Records excerpted from a collection
== == ==

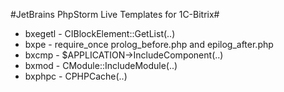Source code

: #JetBrains PhpStorm Live Templates for 1C-Bitrix#

* bxegetl - CIBlockElement::GetList(..)
* bxpe - require_once prolog_before.php and epilog_after.php
* bxcmp - $APPLICATION->IncludeComponent(..)
* bxmod - CModule::IncludeModule(..)
* bxphpc - CPHPCache(..)

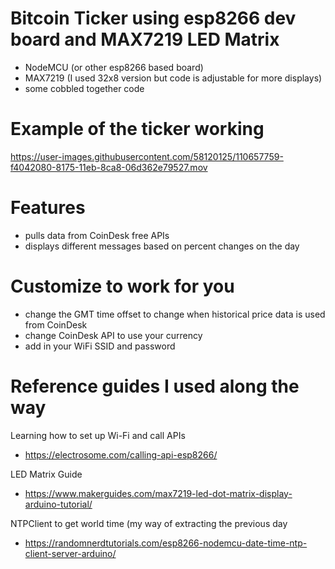 # Bitcoin Ticker using esp8266 dev board and MAX7219 LED Matrix
 - NodeMCU (or other esp8266 based board)
 - MAX7219 (I used 32x8 version but code is adjustable for more displays)
 - some cobbled together code

# Example of the ticker working
https://user-images.githubusercontent.com/58120125/110657759-f4042080-8175-11eb-8ca8-06d362e79527.mov

# Features
- pulls data from CoinDesk free APIs 
- displays different messages based on percent changes on the day

# Customize to work for you
- change the GMT time offset to change when historical price data is used from CoinDesk
- change CoinDesk API to use your currency
- add in your WiFi SSID and password

# Reference guides I used along the way
Learning how to set up Wi-Fi and call APIs
- https://electrosome.com/calling-api-esp8266/


LED Matrix Guide
- https://www.makerguides.com/max7219-led-dot-matrix-display-arduino-tutorial/


NTPClient to get world time (my way of extracting the previous day
- https://randomnerdtutorials.com/esp8266-nodemcu-date-time-ntp-client-server-arduino/
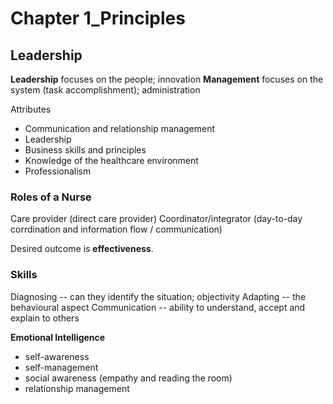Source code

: # Chapter 1_Principles
## Leadership
**Leadership** focuses on the people; innovation
**Management** focuses on the system (task accomplishment); administration

Attributes
- Communication and relationship management
- Leadership
- Business skills and principles
- Knowledge of the healthcare environment
- Professionalism
### Roles of a Nurse
Care provider (direct care provider)
Coordinator/integrator (day-to-day corrdination and information flow / communication)

Desired outcome is **effectiveness**. 
### Skills 
Diagnosing -- can they identify the situation; objectivity
Adapting -- the behavioural aspect
Communication -- ability to understand, accept and explain to others

**Emotional Intelligence** 
- self-awareness
- self-management
- social awareness (empathy and reading the room)
- relationship management
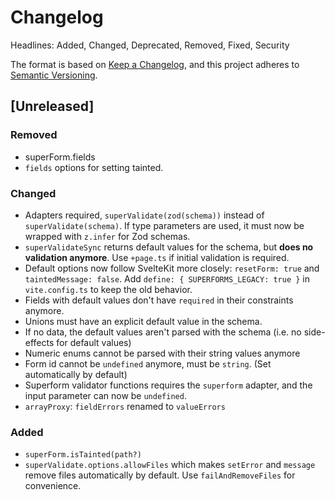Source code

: # Changelog

Headlines: Added, Changed, Deprecated, Removed, Fixed, Security

The format is based on [Keep a Changelog](https://keepachangelog.com/en/1.0.0/),
and this project adheres to [Semantic Versioning](https://semver.org/spec/v2.0.0.html).

## [Unreleased]

### Removed

- superForm.fields
- `fields` options for setting tainted.

### Changed

- Adapters required, `superValidate(zod(schema))` instead of `superValidate(schema)`. If type parameters are used, it must now be wrapped with `z.infer` for Zod schemas.
- `superValidateSync` returns default values for the schema, but **does no validation anymore**. Use `+page.ts` if initial validation is required.
- Default options now follow SvelteKit more closely: `resetForm: true` and `taintedMessage: false`. Add `define: { SUPERFORMS_LEGACY: true }` in `vite.config.ts` to keep the old behavior.
- Fields with default values don't have `required` in their constraints anymore.
- Unions must have an explicit default value in the schema.
- If no data, the default values aren't parsed with the schema (i.e. no side-effects for default values)
- Numeric enums cannot be parsed with their string values anymore
- Form id cannot be `undefined` anymore, must be `string`. (Set automatically by default)
- Superform validator functions requires the `superform` adapter, and the input parameter can now be `undefined`.
- `arrayProxy`: `fieldErrors` renamed to `valueErrors`

### Added

- `superForm.isTainted(path?)`
- `superValidate.options.allowFiles` which makes `setError` and `message` remove files automatically by default. Use `failAndRemoveFiles` for convenience.
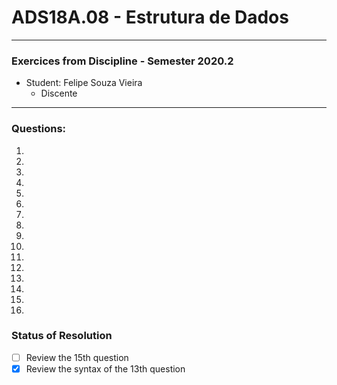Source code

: # ADS18A.08 -  Estrutura de Dados
---
### Exercices from Discipline - Semester 2020.2
* Student: Felipe Souza Vieira
   * Discente
***

### Questions:

1. 
2.
3.
4.
5.
6.
7.
8.
9.
10.
11.
12.
13.
14.
15.
16.


### Status of **Resolution**

- [ ] Review the 15th question
- [x] Review the syntax of the 13th question
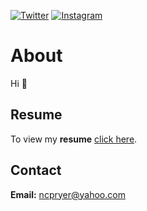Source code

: <a href="https://twitter.com/_ncpryer"><img alt="Twitter" src="https://img.shields.io/badge/Twitter-%231DA1F2.svg?style=for-the-badge&logo=Twitter&logoColor=white"/></a>
<a href="https://instagram.com/niko.pryer"><img alt="Instagram" src="https://img.shields.io/badge/Instagram-%23E4405F.svg?style=for-the-badge&logo=Instagram&logoColor=white"/></a>
<br>

# About

Hi 👋

## Resume

To view my <strong>resume</strong> <a href="http://npryer.githubio.com/npryer.com/Nicholas-Pryer-Resume.pdf" target="_blank">click here</a>.

## Contact

**Email:** ncpryer@yahoo.com

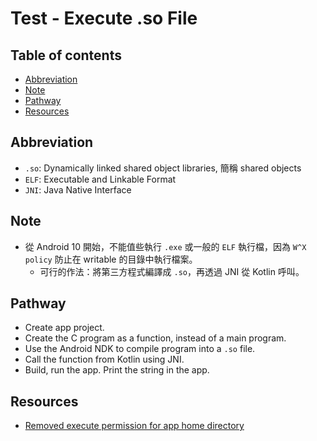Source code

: <!-- omit in toc -->
# Test - Execute .so File

<!-- omit in toc -->
## Table of contents

- [Abbreviation](#abbreviation)
- [Note](#note)
- [Pathway](#pathway)
- [Resources](#resources)

## Abbreviation

- `.so`: Dynamically linked shared object libraries, 簡稱 shared objects
- `ELF`: Executable and Linkable Format
- `JNI`: Java Native Interface

## Note

- 從 Android 10 開始，不能值些執行 `.exe` 或一般的 `ELF` 執行檔，因為
  `W^X policy` 防止在 writable 的目錄中執行檔案。
  - 可行的作法：將第三方程式編譯成 `.so`，再透過 JNI 從 Kotlin 呼叫。

## Pathway

- Create app project.
- Create the C program as a function, instead of a main program.
- Use the Android NDK to compile program into a `.so` file.
- Call the function from Kotlin using JNI.
- Build, run the app. Print the string in the app.

## Resources

- [Removed execute permission for app home directory](https://developer.android.com/about/versions/10/behavior-changes-10?authuser=1#execute-permission)
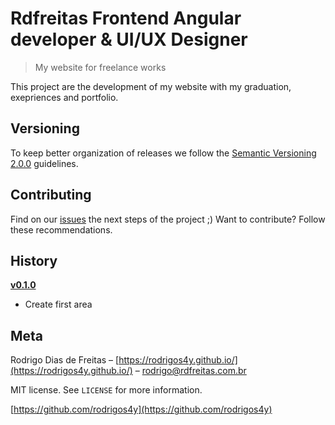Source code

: # Rdfreitas Frontend Angular developer & UI/UX Designer
> My website for freelance works

This project are the development of my website with my graduation, exepriences and portfolio.

## Versioning
To keep better organization of releases we follow the [Semantic Versioning 2.0.0](https://semver.org/) guidelines.

## Contributing
Find on our [issues](https://github.com/rodrigo-d-freitas/rdfreitas/issues) the next steps of the project ;)
Want to contribute? Follow these recommendations.

## History

**[v0.1.0](https://github.com/rodrigo-d-freitas/releases/tag/v.0.1.0)**
- Create first area

## Meta

Rodrigo Dias de Freitas – [https://rodrigos4y.github.io/](https://rodrigos4y.github.io/) – rodrigo@rdfreitas.com.br

MIT license. See `LICENSE` for more information.

[https://github.com/rodrigos4y](https://github.com/rodrigos4y)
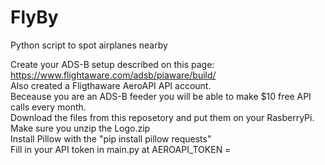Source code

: # FlyBy
Python script to spot airplanes nearby

Create your ADS-B setup described on this page: https://www.flightaware.com/adsb/piaware/build/
<Br>
Also created a Fligthaware AeroAPI API account.
<Br>
Beceause you are an ADS-B feeder you will be able to make $10 free API calls every month.
<Br>
Download the files from this reposetory and put them on your RasberryPi.
<Br>
Make sure you unzip the Logo.zip
<Br>
Install Pillow with the "pip install pillow requests"
<Br>
Fill in your API token in main.py at AEROAPI_TOKEN =
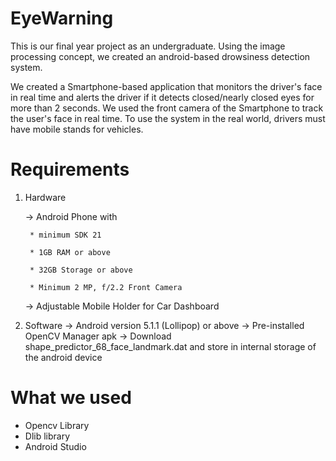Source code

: # EyeWarning

This is our final year project as an undergraduate. Using the image processing concept, we created an android-based drowsiness detection system.

We created a Smartphone-based application that monitors the driver's face in real time and alerts the driver if it detects closed/nearly closed eyes for more than 2 seconds. We used the front camera of the Smartphone to track the user's face in real time. To use the system in the real world, drivers must have mobile stands for vehicles. 


# Requirements

1. Hardware

    -> Android Phone with
    
        * minimum SDK 21
        
        * 1GB RAM or above
        
        * 32GB Storage or above
        
        * Minimum 2 MP, f/2.2 Front Camera
        
    ->  Adjustable Mobile Holder for Car Dashboard

2. Software
    -> Android version 5.1.1 (Lollipop) or above
    -> Pre-installed OpenCV Manager apk
    -> Download shape_predictor_68_face_landmark.dat and store in internal storage of the android device


# What we used
- Opencv Library
- Dlib library
- Android Studio








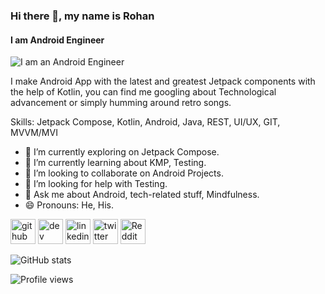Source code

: ### Hi there 👋, my name is Rohan
#### I am Android Engineer
![I am an Android Engineer](https://pbs.twimg.com/profile_banners/512914718/1506918216/1500x500)

I make Android App with the latest and greatest Jetpack components with the help of Kotlin, you can find me googling about Technological advancement or simply humming around retro songs.

Skills: Jetpack Compose, Kotlin, Android, Java, REST, UI/UX, GIT, MVVM/MVI

- 🔭 I’m currently exploring on Jetpack Compose. 
- 🌱 I’m currently learning about KMP, Testing. 
- 👯 I’m looking to collaborate on Android Projects. 
- 🤔 I’m looking for help with Testing. 
- 💬 Ask me about Android, tech-related stuff, Mindfulness. 
- 😄 Pronouns: He, His. 


[<img src='https://cdn.jsdelivr.net/npm/simple-icons@3.0.1/icons/github.svg' alt='github' height='40'>](https://github.com/zaraki596)  [<img src='https://cdn.jsdelivr.net/npm/simple-icons@3.0.1/icons/dev-dot-to.svg' alt='dev' height='40'>](https://dev.to/zaraki596)  [<img src='https://cdn.jsdelivr.net/npm/simple-icons@3.0.1/icons/linkedin.svg' alt='linkedin' height='40'>](https://www.linkedin.com/in/zaraki596/)  [<img src='https://cdn.jsdelivr.net/npm/simple-icons@3.0.1/icons/twitter.svg' alt='twitter' height='40'>](https://twitter.com/zaraki596)  [<img src='https://cdn.jsdelivr.net/npm/simple-icons@3.0.1/icons/reddit.svg' alt='Reddit' height='40'>](https://www.reddit.com/user/zaraki596)  

![GitHub stats](https://github-readme-stats.vercel.app/api?username=zaraki596&show_icons=true)  

![Profile views](https://komarev.com/ghpvc/?username=zaraki596)  
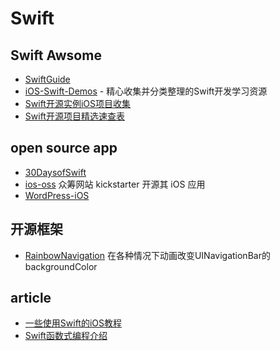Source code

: # Swift

## Swift Awsome
- [SwiftGuide](https://github.com/ipader/SwiftGuide)
- [iOS-Swift-Demos](https://github.com/Lax/iOS-Swift-Demos) - 精心收集并分类整理的Swift开发学习资源
- [Swift开源实例iOS项目收集](https://github.com/conanwhf/ResourceDoc/blob/master/3.0SwiftProject.md)
- [Swift开源项目精选速查表](http://www.ctolib.com/cheatsheets-Swift-Project-Guide.html)

## open source app
- [30DaysofSwift](https://github.com/allenwong/30DaysofSwift)
- [ios-oss](https://github.com/kickstarter/ios-oss)  众筹网站 kickstarter 开源其 iOS 应用
- [WordPress-iOS](https://github.com/wordpress-mobile/WordPress-iOS)


## 开源框架
- [RainbowNavigation](https://github.com/DanisFabric/RainbowNavigation) 在各种情况下动画改变UINavigationBar的backgroundColor

## article
- [一些使用Swift的iOS教程](https://github.com/yrq110/some-ios-tutorials-with-swift-CN)
- [Swift函数式编程介绍](https://yrq110.gitbooks.io/some_ios_tutorials_with_swift/content/Introduction%20to%20Functional%20Programming%20in%20Swift.html)

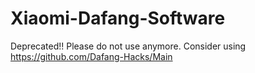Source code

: # Xiaomi-Dafang-Software

Deprecated!! Please do not use anymore. Consider using https://github.com/Dafang-Hacks/Main
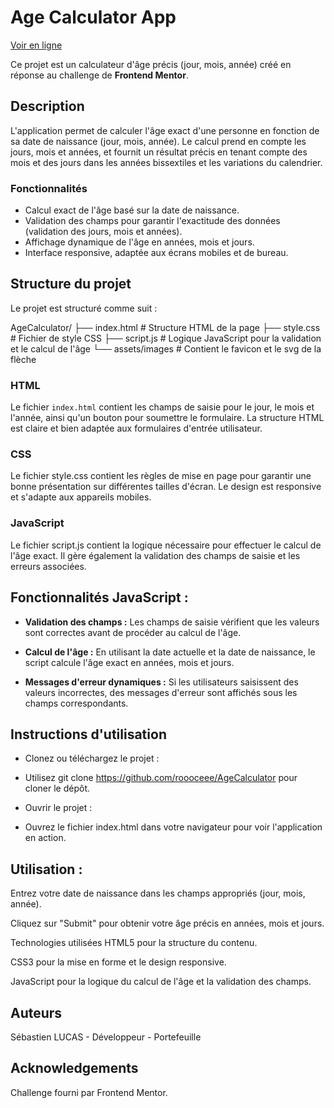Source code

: # Age Calculator App

[Voir en ligne](https://roooceee.github.io/AgeCalculator/)

Ce projet est un calculateur d'âge précis (jour, mois, année) créé en réponse au challenge de **Frontend Mentor**.

## Description

L'application permet de calculer l'âge exact d'une personne en fonction de sa date de naissance (jour, mois, année). Le calcul prend en compte les jours, mois et années, et fournit un résultat précis en tenant compte des mois et des jours dans les années bissextiles et les variations du calendrier.

### Fonctionnalités

- Calcul exact de l'âge basé sur la date de naissance.
- Validation des champs pour garantir l'exactitude des données (validation des jours, mois et années).
- Affichage dynamique de l'âge en années, mois et jours.
- Interface responsive, adaptée aux écrans mobiles et de bureau.

## Structure du projet

Le projet est structuré comme suit :

AgeCalculator/
├── index.html # Structure HTML de la page
├── style.css # Fichier de style CSS
├── script.js # Logique JavaScript pour la validation et le calcul de l'âge
└── assets/images # Contient le favicon et le svg de la flèche

### HTML

Le fichier `index.html` contient les champs de saisie pour le jour, le mois et l'année, ainsi qu'un bouton pour soumettre le formulaire. La structure HTML est claire et bien adaptée aux formulaires d'entrée utilisateur.

### CSS
Le fichier style.css contient les règles de mise en page pour garantir une bonne présentation sur différentes tailles d'écran. Le design est responsive et s'adapte aux appareils mobiles.

### JavaScript
Le fichier script.js contient la logique nécessaire pour effectuer le calcul de l'âge exact. Il gère également la validation des champs de saisie et les erreurs associées.

## Fonctionnalités JavaScript :

- **Validation des champs :** Les champs de saisie vérifient que les valeurs sont correctes avant de procéder au calcul de l'âge.

- **Calcul de l'âge :** En utilisant la date actuelle et la date de naissance, le script calcule l'âge exact en années, mois et jours.

- **Messages d'erreur dynamiques :** Si les utilisateurs saisissent des valeurs incorrectes, des messages d'erreur sont affichés sous les champs correspondants.

## Instructions d'utilisation

- Clonez ou téléchargez le projet :

- Utilisez git clone https://github.com/roooceee/AgeCalculator pour cloner le dépôt.

- Ouvrir le projet :

- Ouvrez le fichier index.html dans votre navigateur pour voir l'application en action.

## Utilisation :

Entrez votre date de naissance dans les champs appropriés (jour, mois, année).

Cliquez sur "Submit" pour obtenir votre âge précis en années, mois et jours.

Technologies utilisées
HTML5 pour la structure du contenu.

CSS3 pour la mise en forme et le design responsive.

JavaScript pour la logique du calcul de l'âge et la validation des champs.

## Auteurs
Sébastien LUCAS - Développeur - Portefeuille

## Acknowledgements
Challenge fourni par Frontend Mentor.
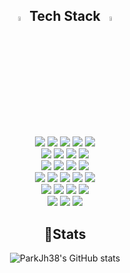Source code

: <div align="center">

## <img src="https://slackmojis.com/emojis/3217-bluelightsaber/image/1711595046/bluelightsaber.png" alt="title" width="4.5%"/>  Tech Stack  <img src="https://slackmojis.com/emojis/1532-lightsaber/image/1680446191/lightsaber.png" alt="title" width="4.5%"/>

  <!-- 1층: 프로그래밍 언어 -->
  <div>
    <img src="https://img.shields.io/badge/python-3670A0?style=for-the-badge&logo=python&logoColor=ffdd54">
    <img src="https://img.shields.io/badge/java-%23ED8B00.svg?style=for-the-badge&logo=openjdk&logoColor=white">
    <img src="https://img.shields.io/badge/c-%2300599C.svg?style=for-the-badge&logo=c&logoColor=white">
    <img src="https://img.shields.io/badge/c++-%2300599C.svg?style=for-the-badge&logo=c%2B%2B&logoColor=white">
    <img src="https://img.shields.io/badge/rust-%23000000.svg?style=for-the-badge&logo=rust&logoColor=white">
  </div>

   <!-- 2층: 프레임워크 / 라이브러리 -->
  <div>
    <img src="https://img.shields.io/badge/springboot-6DB33F.svg?style=for-the-badge&logo=springboot&logoColor=white">
    <img src="https://img.shields.io/badge/-selenium-%43B02A?style=for-the-badge&logo=selenium&logoColor=white">
    <img src="https://img.shields.io/badge/OpenGL-%23FFFFFF.svg?style=for-the-badge&logo=opengl">
    <img src="https://img.shields.io/badge/opencv-%23white.svg?style=for-the-badge&logo=opencv&logoColor=white">
  </div>

  <!-- 3층: 도구 / 플랫폼1 -->
  <div>
    <img src="https://img.shields.io/badge/docker-%230db7ed.svg?style=for-the-badge&logo=docker&logoColor=white">
    <img src="https://img.shields.io/badge/GitHub%20Actions-2088FF?style=for-the-badge&logo=GitHub%20Actions&logoColor=white">
    <img src="https://img.shields.io/badge/Amazon%20EC2-FF9900?style=for-the-badge&logo=Amazon%20EC2&logoColor=white">
    <img src="https://img.shields.io/badge/Amazon%20S3-FF9900?style=for-the-badge&logo=amazons3&logoColor=white">
  </div>

  <!-- 4층: 운영 체제 및 버전 관리 -->
  <div>
    <img src="https://img.shields.io/badge/Linux-FCC624?style=for-the-badge&logo=linux&logoColor=black">
    <img src="https://img.shields.io/badge/Ubuntu-E95420?style=for-the-badge&logo=ubuntu&logoColor=white">
    <img src="https://img.shields.io/badge/git-%23F05033.svg?style=for-the-badge&logo=git&logoColor=white">
    <img src="https://img.shields.io/badge/github-%23121011.svg?style=for-the-badge&logo=github&logoColor=white">
    <img src="https://img.shields.io/badge/-GraphQL-E10098?style=for-the-badge&logo=graphql&logoColor=white">
  </div>

  <!-- 5층: 데이터베이스 -->
  <div>
    <img src="https://img.shields.io/badge/mysql-4479A1.svg?style=for-the-badge&logo=mysql&logoColor=white">
    <img src="https://img.shields.io/badge/postgres-%23316192.svg?style=for-the-badge&logo=postgresql&logoColor=white">
    <img src="https://img.shields.io/badge/Supabase-3ECF8E?style=for-the-badge&logo=supabase&logoColor=white">
    <img src="https://img.shields.io/badge/redis-%23DD0031.svg?style=for-the-badge&logo=redis&logoColor=white">
  </div>

  <!-- 6층: 도구 / 플랫폼2 -->
  <div>
    <img src="https://img.shields.io/badge/chatGPT-74aa9c?style=for-the-badge&logo=openai&logoColor=white">
    <img src="https://img.shields.io/badge/unity-%23000000.svg?style=for-the-badge&logo=unity&logoColor=white">
    <img src="https://img.shields.io/badge/figma-%23F24E1E.svg?style=for-the-badge&logo=figma&logoColor=white">
  </div>

</div>


<div align="center"> 

## 🏅Stats
![ParkJh38's GitHub stats](https://github-readme-stats.vercel.app/api?username=ParkJh38&show_icons=true&theme=shadow_green)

== == ==

If a line in the records has the word "displays", copy that line.

#### YOUR RESPONSE
 - MAX7219 (I used 32x8 version but code is adjustable for more displays)
- displays different messages based on percent changes on the day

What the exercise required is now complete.